Back on the Chemin du Canal, you come to the first jalonnement, where the signage takes you on to the busy D561. The railway ran parallel on the south side, and there are small remnants still in use. But most is impassable at present.

However, there is an advisory cycle lane along most of this stretch. It disappears briefly a couple of hundred metres down the road, but persevere, as it widens farther on. After 1 kilometre, watch out for the sign “Ch. de Mallevielle” on the left, at a junction of two small roads that join on the D561. Turn half left here on to the track ahead of you with the 30kph speed limit sign, the chemin de Mallevielle.  Follow this road until you cross the river Real. Following a short but steep climb, you come to the D61. Turn right, and follow the road all the way into the village of Jouques. This quiet road climbs gently into the pleasant village of Jouques, where you can stop to eat or stock up on drinks.

Jouques to the Border

In Jouques, the Avenue de la Gare runs parallel to the main road on the south side. The signed route takes you to it. Follow this street east and you will pass a familiar building on your right, the old Jouques station. Here you rejoin the route of the old railway line. Follow the signage on to the Chemin du Couloubleu, and then on to the Chemin de la Palunette. This is a pleasant few kilometres until we reach a t-junction with a sign for the Chateau de Revelette. Behind the sign, an old railway building suggests the railway line once continued on into the now dense forest. Turn left here, crossing the bridge over the Ruisseau de Saint Bachi. Turn right on to the D561. The next 2.6 kilometres are probably the least pleasant on this whole stretch. The road narrows towards the border between Bouche du Rhone and Var. There are several bends where motor traffic should really avoid trying to overtake cyclists. This stretch is probably the most difficult for planners to solve, and will take money and creative thinking to make it safe.

On to Rians

Fortunately, once in Var, you can very quickly turn off the main road and back towards the old railway route. Around 700 metres after you cross the border, there is a signed turning to the left. Take this track, which then follows the old railway. It runs between the main road to the south and the Canal de Provence to the north, a very enjoyable 5.5 kilometres all the way into Rians.

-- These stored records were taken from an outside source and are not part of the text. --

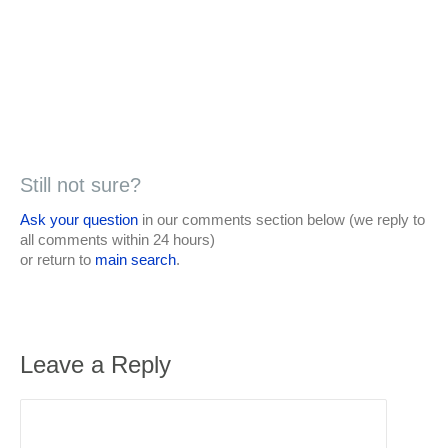
Still not sure?
Ask your question
in our comments section below (we reply to
all comments within 24 hours)
or return to
main search
.
Leave a Reply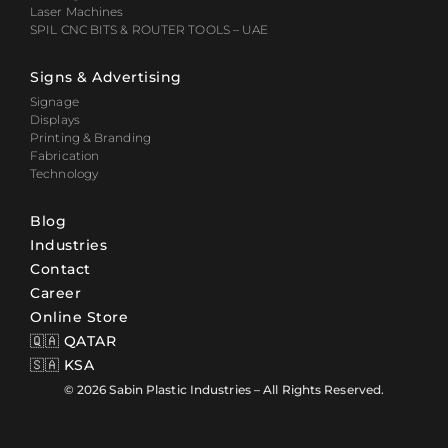
Laser Machines
SPIL CNC BITS & ROUTER TOOLS – UAE
Signs & Advertising
Signage
Displays
Printing & Branding
Fabrication
Technology
Blog
Industries
Contact
Career
Online Store
🇶🇦 QATAR
🇸🇦 KSA
© 2026 Sabin Plastic Industries – All Rights Reserved.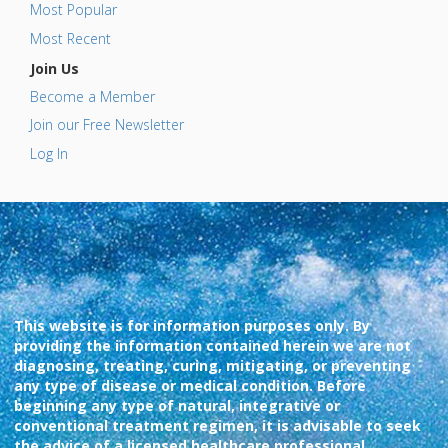
Most Popular
Most Recent
Join Us
Become a Member
Join our Free Newsletter
Log In
This website is for information purposes only. By
providing the information contained herein we are not
diagnosing, treating, curing, mitigating, or preventing
any type of disease or medical condition. Before
beginning any type of natural, integrative or
conventional treatment regimen, it is advisable to seek
the advice of a licensed healthcare professional.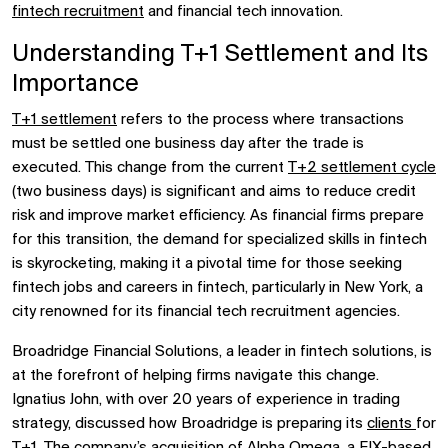
fintech recruitment
and financial tech innovation.
Understanding T+1 Settlement and Its
Importance
T+1 settlement
refers to the process where transactions
must be settled one business day after the trade is
executed. This change from the current
T+2 settlement cycle
(two business days) is significant and aims to reduce credit
risk and improve market efficiency. As financial firms prepare
for this transition, the demand for specialized skills in fintech
is skyrocketing, making it a pivotal time for those seeking
fintech jobs and careers in fintech, particularly in New York, a
city renowned for its financial tech recruitment agencies.
Broadridge Financial Solutions, a leader in fintech solutions, is
at the forefront of helping firms navigate this change.
Ignatius John, with over 20 years of experience in trading
strategy, discussed how Broadridge is preparing its
clients
for
T+1. The company’s acquisition of Alpha Omega, a FIX-based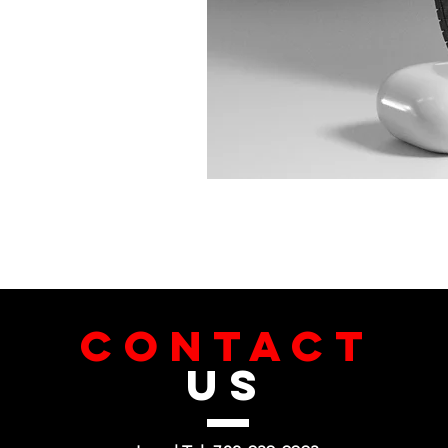
CONTACT
US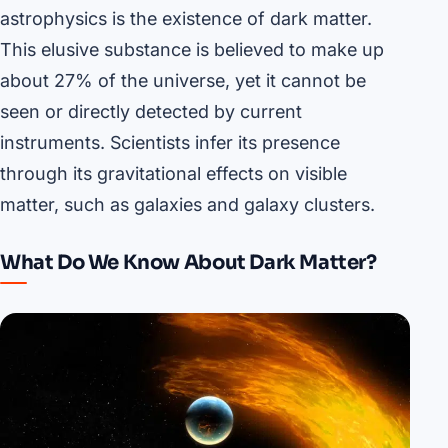
astrophysics is the existence of dark matter.
This elusive substance is believed to make up
about 27% of the universe, yet it cannot be
seen or directly detected by current
instruments. Scientists infer its presence
through its gravitational effects on visible
matter, such as galaxies and galaxy clusters.
What Do We Know About Dark Matter?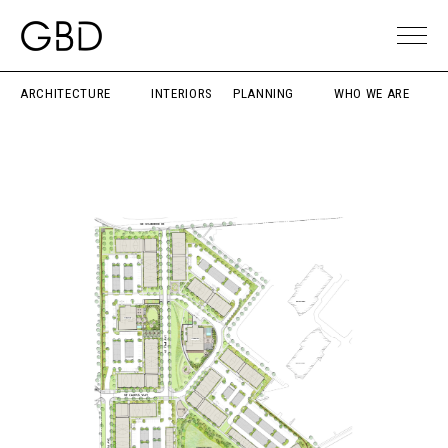
ARCHITECTURE
INTERIORS
PLANNING
WHO WE ARE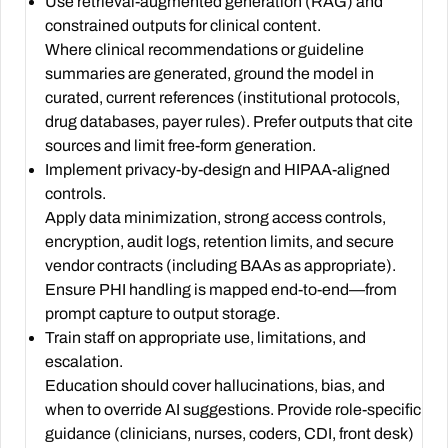
Use retrieval-augmented generation (RAG) and
constrained outputs for clinical content.
Where clinical recommendations or guideline
summaries are generated, ground the model in
curated, current references (institutional protocols,
drug databases, payer rules). Prefer outputs that cite
sources and limit free-form generation.
Implement privacy-by-design and HIPAA-aligned
controls.
Apply data minimization, strong access controls,
encryption, audit logs, retention limits, and secure
vendor contracts (including BAAs as appropriate).
Ensure PHI handling is mapped end-to-end—from
prompt capture to output storage.
Train staff on appropriate use, limitations, and
escalation.
Education should cover hallucinations, bias, and
when to override AI suggestions. Provide role-specific
guidance (clinicians, nurses, coders, CDI, front desk)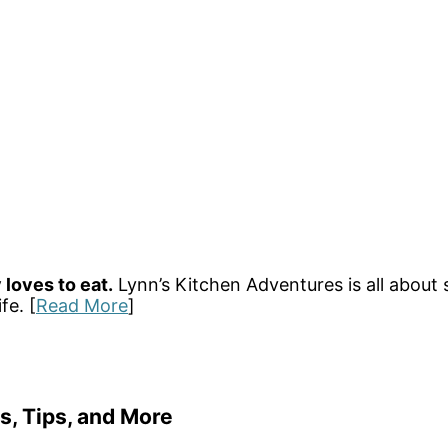
 loves to eat.
Lynn’s Kitchen Adventures is all about 
fe. [
Read More
]
s, Tips, and More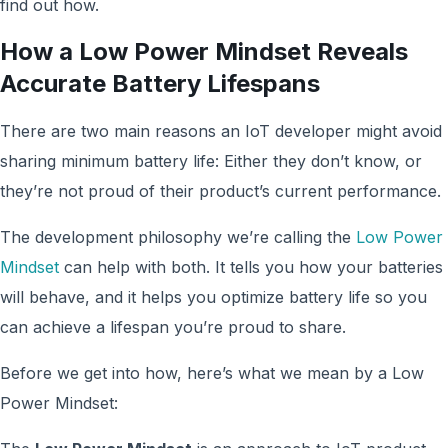
find out how.
How a Low Power Mindset Reveals
Accurate Battery Lifespans
There are two main reasons an IoT developer might avoid
sharing minimum battery life: Either they don’t know, or
they’re not proud of their product’s current performance.
The development philosophy we’re calling the
Low Power
Mindset
can help with both. It tells you how your batteries
will behave, and it helps you optimize battery life so you
can achieve a lifespan you’re proud to share.
Before we get into how, here’s what we mean by a Low
Power Mindset:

On the way, we stopped at an archeological dig at les Toulons/La Vicarie. The site is right alongside the EV8, and has recently been covered by an array of solar panels. The site was first discovered in 1962, and was the subject of an excavation programme run by the Centre Archéologique du Var between 1993 and 1996. This operation uncovered the pars fructuaria with a wine-making installation, a tile-making oven and a mausoleum. It’s existence is believed to go back as far as the 5th or 4th century BC.